Last night at rehearsal while the director was giving notes, I suddenly figured out which play I should write next. It's a romantic comedy set partially in Paris. I thought it was a screenplay but I think it needs to be a play or at least I need to think of it as a play if I want the scenes to start coming to me in any real way. I think part of my brain shuts down when confronted with having to write a screenplay. When i think of it as a play, suddenly all these possibilities are open and I am excited about writing it instead of daunted.
In any case, I now know (or think I know) the thing to work on when the thing I'm working on is done and I even sort of know when I can start writing it because i sort of have to rewrite a bunch of things and finish the first draft of what I'm writing first and then there is the workshop in Feb. So really it has to be after that and then I'll have the winter to bang out a draft. We'll see if it actually happens this way but at the moment I have such a sense of optimism.
I'm also optimistic about my play this weekend. They took a huge leap forward last night and I think it will really work out. We'll see how the audience responds. We'll see how the dress rehearsal goes tonight.

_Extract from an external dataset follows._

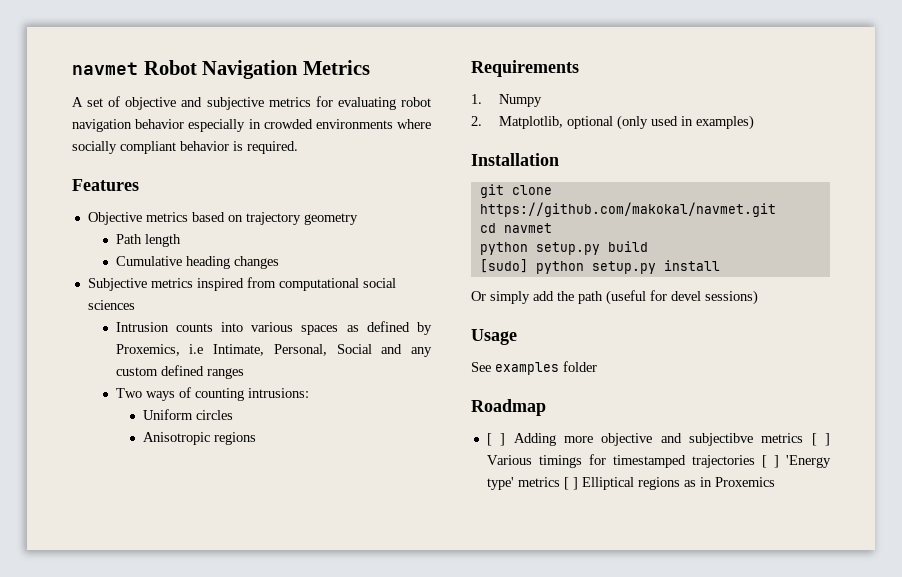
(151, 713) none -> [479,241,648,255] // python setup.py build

But first, work and then leave early to see 4 or so hours of actor monologues. I saw 4 hours or so yesterday. It's hard to remember 70 actors by name and I was somewhat comforted that the 4th years we asked didn't know all their names either. So, yeah, first we'll see that in an atmospehre like a pep rally. clapping, pounding their feet shouting out their area codes and class numbers. They are talented all of them and some of them area amazing, but jesus, 4 more hours.
At least after this play is over I can rest. Been rehearsing or in production nonstop since May. I'm tired and getting very little writing or rewriting done. Which is what I have to do next. Which is not at all resting.